Short story #3

Anna emptied the bucket over the fence, without looking where the garbage was landing. The wind stirred and her unpinned hair stuck to her wet face. With a dirty hand she rubbed her forehead and went back to the house. The wind was blowing again from the wrong direction.

Life was hard enough in a medieval village, without having to struggle for fresh air. Her brothers were gone to work in another town, the house was impossible to sell and the king was ignoring the problem, waiting for it to resolve itself.

Actually, the king was trying very hard to pretend that it wasn’t his fault.

Not that too many people would dare to accuse the king. Not to his face, anyway.

Anna remembered the king as a kid. They used to play together in that same field where she was now dumping the garbage, back when that skinny kid with large ears was just Jack.

That was before he… Well, Anna wasn’t even sure about the details of the story. Or should she say stories. She heard so many versions of the events that happened only two years ago that she wasn’t sure what to believe anymore.

So, unlike most of the villagers, she tried to ignore the fact that her former childhood friend was now a king and that they all lived in a world where magic was commonplace. But what she could not ignore was the smell.

The smell was everywhere. It was horrible and it was not going away too soon. In the city, where the nobles lived, the fancy people made a mockery of it by resorting to fashionable handkerchiefs and expensive perfumes. But out here, in the village, it was unbearable.
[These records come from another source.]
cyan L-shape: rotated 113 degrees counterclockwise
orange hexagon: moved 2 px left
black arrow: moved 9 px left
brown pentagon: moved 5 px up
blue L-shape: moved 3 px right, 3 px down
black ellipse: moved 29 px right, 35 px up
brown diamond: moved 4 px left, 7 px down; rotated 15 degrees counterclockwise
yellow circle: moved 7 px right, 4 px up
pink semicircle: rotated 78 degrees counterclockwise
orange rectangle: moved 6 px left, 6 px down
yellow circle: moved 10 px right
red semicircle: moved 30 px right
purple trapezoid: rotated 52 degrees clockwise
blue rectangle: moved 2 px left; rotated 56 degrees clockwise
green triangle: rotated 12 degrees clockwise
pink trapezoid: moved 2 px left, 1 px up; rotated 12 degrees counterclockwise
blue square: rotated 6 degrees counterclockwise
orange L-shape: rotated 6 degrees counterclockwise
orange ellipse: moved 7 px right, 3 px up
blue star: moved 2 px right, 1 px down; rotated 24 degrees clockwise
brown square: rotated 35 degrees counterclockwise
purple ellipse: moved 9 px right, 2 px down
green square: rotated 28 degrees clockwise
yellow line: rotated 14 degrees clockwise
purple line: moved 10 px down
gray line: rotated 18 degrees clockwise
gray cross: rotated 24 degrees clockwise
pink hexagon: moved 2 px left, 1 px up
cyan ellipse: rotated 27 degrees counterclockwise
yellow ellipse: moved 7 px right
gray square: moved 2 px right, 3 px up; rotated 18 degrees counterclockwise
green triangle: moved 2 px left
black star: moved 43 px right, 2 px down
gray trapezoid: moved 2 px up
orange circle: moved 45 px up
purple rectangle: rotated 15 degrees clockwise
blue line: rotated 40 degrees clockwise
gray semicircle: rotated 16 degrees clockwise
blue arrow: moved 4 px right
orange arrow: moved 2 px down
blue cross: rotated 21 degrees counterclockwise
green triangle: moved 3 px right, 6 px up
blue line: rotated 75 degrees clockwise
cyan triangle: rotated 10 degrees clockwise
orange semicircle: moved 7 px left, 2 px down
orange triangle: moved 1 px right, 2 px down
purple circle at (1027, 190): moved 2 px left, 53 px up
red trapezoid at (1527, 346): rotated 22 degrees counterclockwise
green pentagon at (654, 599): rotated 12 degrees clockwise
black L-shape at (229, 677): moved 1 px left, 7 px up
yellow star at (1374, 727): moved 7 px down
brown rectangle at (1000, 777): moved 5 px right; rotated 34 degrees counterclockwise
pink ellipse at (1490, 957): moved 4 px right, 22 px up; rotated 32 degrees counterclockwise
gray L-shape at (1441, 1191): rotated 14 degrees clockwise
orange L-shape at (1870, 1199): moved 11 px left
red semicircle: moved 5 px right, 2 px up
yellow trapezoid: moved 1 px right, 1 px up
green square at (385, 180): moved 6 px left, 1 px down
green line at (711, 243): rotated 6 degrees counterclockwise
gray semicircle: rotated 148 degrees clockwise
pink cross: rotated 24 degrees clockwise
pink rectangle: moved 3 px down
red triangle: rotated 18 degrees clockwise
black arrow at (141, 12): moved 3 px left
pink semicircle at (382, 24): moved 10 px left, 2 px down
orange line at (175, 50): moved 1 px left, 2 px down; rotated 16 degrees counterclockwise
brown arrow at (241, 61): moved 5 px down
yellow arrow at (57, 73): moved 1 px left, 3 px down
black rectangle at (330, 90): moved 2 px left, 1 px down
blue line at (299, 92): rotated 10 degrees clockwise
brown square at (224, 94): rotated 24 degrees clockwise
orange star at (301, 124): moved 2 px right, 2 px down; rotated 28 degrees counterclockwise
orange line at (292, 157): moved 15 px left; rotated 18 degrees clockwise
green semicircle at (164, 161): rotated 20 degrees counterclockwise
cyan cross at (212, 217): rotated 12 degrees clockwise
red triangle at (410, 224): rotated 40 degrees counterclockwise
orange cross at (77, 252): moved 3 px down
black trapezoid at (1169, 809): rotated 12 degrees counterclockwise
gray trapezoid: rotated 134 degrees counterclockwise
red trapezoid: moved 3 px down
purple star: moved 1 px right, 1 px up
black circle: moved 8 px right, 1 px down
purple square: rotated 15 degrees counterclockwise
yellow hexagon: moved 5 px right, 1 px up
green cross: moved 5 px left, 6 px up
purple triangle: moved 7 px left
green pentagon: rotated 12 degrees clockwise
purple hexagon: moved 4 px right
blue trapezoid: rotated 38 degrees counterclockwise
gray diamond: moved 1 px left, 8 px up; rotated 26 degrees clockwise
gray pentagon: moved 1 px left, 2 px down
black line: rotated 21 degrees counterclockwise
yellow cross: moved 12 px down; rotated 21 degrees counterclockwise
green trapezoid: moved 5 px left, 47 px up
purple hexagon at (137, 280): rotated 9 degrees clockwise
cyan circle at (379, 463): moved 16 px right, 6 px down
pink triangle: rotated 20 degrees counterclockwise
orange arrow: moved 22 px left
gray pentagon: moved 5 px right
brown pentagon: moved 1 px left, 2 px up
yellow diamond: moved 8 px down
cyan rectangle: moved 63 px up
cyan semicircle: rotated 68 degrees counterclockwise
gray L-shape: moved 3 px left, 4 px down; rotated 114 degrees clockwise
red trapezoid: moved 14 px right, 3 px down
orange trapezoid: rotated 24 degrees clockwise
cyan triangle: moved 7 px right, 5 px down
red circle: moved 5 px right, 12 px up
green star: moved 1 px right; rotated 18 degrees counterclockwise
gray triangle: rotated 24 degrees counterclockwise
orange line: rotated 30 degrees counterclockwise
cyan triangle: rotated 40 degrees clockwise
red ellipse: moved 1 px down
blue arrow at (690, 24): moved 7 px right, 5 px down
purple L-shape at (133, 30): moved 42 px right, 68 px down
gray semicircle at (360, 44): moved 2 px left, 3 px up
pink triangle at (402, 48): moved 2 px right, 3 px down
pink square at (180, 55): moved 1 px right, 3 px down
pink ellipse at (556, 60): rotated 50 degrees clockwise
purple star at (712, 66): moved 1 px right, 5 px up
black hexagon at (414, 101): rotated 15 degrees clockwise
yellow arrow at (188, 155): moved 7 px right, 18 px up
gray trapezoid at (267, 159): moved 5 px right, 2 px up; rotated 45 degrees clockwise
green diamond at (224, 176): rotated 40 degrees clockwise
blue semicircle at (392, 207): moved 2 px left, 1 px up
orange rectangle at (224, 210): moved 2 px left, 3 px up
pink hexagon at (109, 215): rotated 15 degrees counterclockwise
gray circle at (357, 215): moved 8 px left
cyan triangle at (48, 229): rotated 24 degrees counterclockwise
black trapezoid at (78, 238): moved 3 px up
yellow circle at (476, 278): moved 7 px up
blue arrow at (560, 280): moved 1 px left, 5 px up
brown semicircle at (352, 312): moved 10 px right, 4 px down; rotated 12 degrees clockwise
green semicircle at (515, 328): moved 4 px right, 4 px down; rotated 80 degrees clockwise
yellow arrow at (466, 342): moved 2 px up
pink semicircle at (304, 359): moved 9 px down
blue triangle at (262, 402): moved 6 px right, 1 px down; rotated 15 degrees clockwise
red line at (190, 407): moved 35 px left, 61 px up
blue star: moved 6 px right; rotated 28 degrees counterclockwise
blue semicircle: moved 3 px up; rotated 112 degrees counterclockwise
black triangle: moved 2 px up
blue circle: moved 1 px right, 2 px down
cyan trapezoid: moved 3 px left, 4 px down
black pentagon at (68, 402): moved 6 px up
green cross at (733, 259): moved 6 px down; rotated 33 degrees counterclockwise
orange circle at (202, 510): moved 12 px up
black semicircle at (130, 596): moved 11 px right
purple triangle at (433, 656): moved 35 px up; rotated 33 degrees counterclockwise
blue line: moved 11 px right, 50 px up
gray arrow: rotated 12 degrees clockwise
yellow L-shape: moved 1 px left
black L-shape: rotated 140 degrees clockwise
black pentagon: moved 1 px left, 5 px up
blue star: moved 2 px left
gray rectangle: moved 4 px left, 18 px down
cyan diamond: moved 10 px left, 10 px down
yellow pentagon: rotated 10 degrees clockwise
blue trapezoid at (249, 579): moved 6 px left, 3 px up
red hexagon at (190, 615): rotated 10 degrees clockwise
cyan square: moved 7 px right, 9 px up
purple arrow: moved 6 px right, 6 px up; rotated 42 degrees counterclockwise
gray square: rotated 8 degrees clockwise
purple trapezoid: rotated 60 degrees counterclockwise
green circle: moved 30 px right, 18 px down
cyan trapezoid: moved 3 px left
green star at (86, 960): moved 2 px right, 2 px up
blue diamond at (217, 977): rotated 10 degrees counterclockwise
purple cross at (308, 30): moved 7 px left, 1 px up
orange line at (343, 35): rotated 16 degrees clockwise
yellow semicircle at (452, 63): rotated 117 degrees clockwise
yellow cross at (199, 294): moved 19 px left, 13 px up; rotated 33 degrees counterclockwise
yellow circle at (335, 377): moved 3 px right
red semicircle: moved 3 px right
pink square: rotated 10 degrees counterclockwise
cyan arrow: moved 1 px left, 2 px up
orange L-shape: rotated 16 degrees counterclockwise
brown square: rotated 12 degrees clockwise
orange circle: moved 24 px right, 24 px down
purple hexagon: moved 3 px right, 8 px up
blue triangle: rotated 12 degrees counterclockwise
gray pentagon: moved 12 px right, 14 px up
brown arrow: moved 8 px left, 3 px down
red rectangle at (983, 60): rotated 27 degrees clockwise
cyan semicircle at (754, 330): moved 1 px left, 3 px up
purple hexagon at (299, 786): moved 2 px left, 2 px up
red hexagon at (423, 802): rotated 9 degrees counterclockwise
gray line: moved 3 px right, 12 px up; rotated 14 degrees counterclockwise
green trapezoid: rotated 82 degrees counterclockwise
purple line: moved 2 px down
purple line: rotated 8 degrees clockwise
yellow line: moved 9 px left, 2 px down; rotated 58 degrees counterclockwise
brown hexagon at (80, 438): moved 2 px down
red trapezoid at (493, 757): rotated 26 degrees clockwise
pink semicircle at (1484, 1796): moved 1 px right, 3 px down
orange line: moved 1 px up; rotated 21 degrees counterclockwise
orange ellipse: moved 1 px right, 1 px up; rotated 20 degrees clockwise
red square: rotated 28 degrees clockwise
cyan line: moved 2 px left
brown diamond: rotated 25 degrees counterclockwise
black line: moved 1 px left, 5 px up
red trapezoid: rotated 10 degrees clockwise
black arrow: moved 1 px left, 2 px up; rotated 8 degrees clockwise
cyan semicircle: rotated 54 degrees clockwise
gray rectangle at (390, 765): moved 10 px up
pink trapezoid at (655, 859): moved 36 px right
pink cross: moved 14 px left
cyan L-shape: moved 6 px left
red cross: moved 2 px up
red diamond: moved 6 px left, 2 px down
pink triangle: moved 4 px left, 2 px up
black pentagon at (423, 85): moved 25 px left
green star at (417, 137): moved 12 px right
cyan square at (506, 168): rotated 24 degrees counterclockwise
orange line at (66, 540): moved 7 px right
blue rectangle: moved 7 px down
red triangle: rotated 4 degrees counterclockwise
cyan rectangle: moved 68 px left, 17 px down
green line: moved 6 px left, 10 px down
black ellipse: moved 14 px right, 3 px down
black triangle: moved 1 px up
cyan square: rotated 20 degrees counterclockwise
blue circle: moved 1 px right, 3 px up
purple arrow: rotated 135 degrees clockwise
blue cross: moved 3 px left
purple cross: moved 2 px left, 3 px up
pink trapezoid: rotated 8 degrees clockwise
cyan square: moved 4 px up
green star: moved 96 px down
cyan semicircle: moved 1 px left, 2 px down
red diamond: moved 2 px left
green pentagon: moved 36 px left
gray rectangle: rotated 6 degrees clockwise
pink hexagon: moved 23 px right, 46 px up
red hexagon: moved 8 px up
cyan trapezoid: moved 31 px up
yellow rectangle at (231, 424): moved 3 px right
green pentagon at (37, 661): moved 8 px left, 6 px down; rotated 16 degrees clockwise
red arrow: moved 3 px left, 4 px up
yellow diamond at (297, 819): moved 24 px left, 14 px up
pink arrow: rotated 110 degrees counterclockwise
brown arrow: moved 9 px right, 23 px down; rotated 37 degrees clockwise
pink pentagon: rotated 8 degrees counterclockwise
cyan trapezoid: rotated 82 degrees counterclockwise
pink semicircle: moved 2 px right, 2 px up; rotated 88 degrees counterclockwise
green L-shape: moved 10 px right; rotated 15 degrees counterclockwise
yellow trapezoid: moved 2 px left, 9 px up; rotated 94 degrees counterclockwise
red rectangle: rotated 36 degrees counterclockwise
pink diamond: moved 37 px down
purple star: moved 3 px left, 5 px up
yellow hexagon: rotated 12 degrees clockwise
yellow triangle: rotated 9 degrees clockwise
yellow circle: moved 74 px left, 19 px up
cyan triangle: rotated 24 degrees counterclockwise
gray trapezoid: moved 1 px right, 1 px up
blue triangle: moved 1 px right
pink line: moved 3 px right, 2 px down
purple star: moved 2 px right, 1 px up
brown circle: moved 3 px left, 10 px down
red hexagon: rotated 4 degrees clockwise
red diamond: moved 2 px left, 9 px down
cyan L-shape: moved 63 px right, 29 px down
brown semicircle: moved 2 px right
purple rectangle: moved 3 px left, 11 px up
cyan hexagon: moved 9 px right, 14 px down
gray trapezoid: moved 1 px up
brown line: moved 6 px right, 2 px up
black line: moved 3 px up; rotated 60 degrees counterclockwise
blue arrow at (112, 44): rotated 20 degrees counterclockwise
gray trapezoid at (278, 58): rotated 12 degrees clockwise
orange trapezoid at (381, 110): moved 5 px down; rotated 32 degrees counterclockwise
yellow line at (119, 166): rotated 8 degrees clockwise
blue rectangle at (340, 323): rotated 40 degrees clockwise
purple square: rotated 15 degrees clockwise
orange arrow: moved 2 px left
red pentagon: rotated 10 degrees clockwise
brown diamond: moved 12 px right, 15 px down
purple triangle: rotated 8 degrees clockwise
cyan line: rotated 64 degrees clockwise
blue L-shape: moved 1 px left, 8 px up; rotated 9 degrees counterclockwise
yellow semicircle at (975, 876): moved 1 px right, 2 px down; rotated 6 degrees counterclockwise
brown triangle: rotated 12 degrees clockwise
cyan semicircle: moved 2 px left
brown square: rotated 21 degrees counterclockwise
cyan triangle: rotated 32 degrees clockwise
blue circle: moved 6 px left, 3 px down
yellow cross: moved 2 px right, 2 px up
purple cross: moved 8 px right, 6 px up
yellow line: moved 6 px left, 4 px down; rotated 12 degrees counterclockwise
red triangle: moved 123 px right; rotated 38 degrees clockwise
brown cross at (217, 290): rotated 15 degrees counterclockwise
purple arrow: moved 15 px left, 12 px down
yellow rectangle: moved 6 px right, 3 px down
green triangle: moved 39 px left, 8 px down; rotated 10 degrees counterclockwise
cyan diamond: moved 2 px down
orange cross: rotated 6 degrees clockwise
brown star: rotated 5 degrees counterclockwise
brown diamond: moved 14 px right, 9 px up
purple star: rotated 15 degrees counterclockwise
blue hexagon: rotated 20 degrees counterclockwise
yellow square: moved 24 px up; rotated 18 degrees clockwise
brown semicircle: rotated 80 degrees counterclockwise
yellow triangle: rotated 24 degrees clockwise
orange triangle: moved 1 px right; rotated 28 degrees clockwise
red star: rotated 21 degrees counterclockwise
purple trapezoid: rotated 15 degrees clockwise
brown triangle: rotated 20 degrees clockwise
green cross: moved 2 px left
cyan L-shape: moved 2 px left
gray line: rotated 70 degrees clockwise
And the fact that the king was ignoring it was the worst part. After all, wasn’t he the one who killed the giant, accident or not?

It had been Jack the one who brought magic to earth with his magic beans and it was the same Jack who now was not taking responsibility for the decomposing giant that made life impossible in the village.

Anna stopped in the doorway and took a deep breath, but started coughing immediately. The wind was blowing from the direction of the giant corpse, engulfing the only world she has ever known in that horrible smell. With a sigh she entered her modest house and slammed the wooden door shut.